━━ TASK INPUTS

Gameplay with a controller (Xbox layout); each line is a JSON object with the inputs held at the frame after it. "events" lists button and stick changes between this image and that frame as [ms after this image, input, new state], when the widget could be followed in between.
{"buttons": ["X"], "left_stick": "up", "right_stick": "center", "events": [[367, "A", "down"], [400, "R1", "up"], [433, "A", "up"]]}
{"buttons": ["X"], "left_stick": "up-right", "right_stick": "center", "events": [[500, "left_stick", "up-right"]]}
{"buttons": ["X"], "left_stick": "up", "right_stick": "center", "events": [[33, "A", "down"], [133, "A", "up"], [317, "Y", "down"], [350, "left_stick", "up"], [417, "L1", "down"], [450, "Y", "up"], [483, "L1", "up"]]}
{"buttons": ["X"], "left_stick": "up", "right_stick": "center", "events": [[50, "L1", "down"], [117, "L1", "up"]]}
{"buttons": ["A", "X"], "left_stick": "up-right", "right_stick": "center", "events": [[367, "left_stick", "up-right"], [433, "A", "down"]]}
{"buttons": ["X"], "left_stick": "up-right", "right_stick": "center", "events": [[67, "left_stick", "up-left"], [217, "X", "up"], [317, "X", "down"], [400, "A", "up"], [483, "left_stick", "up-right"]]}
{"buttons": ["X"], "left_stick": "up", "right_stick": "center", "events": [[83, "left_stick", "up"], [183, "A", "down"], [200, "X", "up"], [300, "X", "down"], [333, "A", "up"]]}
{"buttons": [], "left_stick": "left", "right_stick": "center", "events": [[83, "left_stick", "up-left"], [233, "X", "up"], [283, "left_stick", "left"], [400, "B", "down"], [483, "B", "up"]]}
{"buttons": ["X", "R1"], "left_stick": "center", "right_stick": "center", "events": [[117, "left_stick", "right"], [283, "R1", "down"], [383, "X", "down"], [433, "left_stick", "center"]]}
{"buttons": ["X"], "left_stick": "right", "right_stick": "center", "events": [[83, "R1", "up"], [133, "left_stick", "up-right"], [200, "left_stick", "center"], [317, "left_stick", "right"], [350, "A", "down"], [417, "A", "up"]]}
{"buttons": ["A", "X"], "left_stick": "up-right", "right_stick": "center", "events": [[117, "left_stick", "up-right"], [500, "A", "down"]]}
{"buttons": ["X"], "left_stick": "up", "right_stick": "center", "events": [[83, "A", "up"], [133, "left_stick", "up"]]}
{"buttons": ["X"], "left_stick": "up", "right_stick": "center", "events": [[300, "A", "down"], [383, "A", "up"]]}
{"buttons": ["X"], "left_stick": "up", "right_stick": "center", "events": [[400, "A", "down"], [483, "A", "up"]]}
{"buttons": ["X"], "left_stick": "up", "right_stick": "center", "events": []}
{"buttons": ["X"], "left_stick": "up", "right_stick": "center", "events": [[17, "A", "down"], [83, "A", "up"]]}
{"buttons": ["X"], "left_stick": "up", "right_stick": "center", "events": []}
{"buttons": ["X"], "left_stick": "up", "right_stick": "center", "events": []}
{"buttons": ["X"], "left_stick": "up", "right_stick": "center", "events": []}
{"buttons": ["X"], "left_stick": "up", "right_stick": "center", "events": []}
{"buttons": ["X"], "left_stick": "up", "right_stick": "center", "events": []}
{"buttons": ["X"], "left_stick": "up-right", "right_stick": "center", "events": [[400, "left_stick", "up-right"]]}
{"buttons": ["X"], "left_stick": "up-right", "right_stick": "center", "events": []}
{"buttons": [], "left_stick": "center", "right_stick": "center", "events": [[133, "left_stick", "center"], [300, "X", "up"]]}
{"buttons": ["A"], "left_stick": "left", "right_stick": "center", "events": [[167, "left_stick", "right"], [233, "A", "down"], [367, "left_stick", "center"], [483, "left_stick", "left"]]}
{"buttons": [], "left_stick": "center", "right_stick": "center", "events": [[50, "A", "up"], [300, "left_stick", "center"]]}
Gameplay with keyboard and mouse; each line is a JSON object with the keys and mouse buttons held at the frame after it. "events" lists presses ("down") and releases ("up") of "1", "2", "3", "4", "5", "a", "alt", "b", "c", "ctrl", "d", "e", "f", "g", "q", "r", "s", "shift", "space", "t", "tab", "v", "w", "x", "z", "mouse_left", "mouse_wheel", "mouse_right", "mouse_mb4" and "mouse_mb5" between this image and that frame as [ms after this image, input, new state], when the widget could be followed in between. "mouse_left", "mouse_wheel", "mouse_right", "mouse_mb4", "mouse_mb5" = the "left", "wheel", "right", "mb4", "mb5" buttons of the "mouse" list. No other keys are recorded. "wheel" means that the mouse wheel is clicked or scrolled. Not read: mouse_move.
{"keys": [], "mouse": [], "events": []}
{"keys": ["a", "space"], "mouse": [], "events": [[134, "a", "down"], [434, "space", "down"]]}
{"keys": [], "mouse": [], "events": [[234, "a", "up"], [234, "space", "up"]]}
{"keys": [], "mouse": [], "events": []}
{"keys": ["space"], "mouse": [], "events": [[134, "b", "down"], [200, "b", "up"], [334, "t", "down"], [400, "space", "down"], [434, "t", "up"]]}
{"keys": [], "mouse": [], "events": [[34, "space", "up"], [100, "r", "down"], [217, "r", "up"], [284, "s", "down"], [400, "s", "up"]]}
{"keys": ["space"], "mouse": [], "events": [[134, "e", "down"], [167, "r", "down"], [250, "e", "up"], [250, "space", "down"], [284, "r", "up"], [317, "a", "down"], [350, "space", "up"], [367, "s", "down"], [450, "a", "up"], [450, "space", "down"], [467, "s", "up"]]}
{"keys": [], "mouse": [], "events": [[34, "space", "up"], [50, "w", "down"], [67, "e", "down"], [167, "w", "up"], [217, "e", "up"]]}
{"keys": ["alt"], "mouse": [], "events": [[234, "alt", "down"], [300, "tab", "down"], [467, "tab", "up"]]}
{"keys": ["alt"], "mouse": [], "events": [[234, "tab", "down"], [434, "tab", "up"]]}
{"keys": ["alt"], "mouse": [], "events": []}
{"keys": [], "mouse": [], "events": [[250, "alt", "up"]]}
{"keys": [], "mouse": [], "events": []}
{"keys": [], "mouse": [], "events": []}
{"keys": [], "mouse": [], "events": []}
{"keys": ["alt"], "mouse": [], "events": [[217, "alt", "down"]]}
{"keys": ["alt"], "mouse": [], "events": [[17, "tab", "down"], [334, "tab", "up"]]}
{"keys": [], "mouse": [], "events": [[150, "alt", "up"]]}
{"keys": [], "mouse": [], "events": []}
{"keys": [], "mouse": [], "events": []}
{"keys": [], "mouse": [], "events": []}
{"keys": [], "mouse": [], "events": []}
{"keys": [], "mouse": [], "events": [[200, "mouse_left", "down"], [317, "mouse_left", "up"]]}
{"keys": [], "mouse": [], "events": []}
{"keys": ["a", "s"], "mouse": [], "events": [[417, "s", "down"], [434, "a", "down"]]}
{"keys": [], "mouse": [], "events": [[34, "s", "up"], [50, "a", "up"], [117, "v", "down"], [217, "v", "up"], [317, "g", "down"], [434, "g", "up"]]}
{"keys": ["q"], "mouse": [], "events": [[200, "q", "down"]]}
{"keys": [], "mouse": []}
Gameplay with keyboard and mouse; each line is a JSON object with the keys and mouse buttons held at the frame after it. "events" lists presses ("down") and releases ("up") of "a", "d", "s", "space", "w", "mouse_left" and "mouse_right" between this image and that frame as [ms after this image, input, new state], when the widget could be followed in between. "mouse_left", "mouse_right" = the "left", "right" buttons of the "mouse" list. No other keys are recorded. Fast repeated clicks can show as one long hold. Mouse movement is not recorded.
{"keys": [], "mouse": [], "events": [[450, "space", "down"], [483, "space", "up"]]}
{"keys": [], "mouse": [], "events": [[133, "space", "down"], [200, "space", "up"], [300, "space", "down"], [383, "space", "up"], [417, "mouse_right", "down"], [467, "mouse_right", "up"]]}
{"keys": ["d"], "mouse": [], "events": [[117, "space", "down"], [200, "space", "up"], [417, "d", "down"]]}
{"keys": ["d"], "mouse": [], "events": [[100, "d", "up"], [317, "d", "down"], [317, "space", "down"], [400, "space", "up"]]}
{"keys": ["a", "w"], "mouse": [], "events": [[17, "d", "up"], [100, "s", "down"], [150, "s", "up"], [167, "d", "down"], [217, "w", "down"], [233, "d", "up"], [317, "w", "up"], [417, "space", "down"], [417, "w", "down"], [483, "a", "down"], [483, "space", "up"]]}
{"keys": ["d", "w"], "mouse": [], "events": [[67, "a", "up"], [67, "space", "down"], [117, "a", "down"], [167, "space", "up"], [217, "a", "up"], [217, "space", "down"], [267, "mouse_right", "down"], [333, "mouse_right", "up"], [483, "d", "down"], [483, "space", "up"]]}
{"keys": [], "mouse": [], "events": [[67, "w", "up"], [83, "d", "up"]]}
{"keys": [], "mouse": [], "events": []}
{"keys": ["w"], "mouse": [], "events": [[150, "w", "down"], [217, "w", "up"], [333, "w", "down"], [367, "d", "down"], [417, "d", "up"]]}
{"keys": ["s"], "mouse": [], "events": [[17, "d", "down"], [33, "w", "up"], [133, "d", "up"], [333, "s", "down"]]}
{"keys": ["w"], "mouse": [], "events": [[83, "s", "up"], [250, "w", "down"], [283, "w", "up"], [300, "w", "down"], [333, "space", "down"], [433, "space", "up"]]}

━━━━

▶ [WORK ITEM] Lines in the data that hold "presses" must be located and copied.

▶ [WRITTEN SOLUTION]
Gameplay with keyboard and mouse; each line is a JSON object with the keys and mouse buttons held at the frame after it. "events" lists presses ("down") and releases ("up") of "1", "2", "3", "4", "5", "a", "alt", "b", "c", "ctrl", "d", "e", "f", "g", "q", "r", "s", "shift", "space", "t", "tab", "v", "w", "x", "z", "mouse_left", "mouse_wheel", "mouse_right", "mouse_mb4" and "mouse_mb5" between this image and that frame as [ms after this image, input, new state], when the widget could be followed in between. "mouse_left", "mouse_wheel", "mouse_right", "mouse_mb4", "mouse_mb5" = the "left", "wheel", "right", "mb4", "mb5" buttons of the "mouse" list. No other keys are recorded. "wheel" means that the mouse wheel is clicked or scrolled. Not read: mouse_move.
Gameplay with keyboard and mouse; each line is a JSON object with the keys and mouse buttons held at the frame after it. "events" lists presses ("down") and releases ("up") of "a", "d", "s", "space", "w", "mouse_left" and "mouse_right" between this image and that frame as [ms after this image, input, new state], when the widget could be followed in between. "mouse_left", "mouse_right" = the "left", "right" buttons of the "mouse" list. No other keys are recorded. Fast repeated clicks can show as one long hold. Mouse movement is not recorded.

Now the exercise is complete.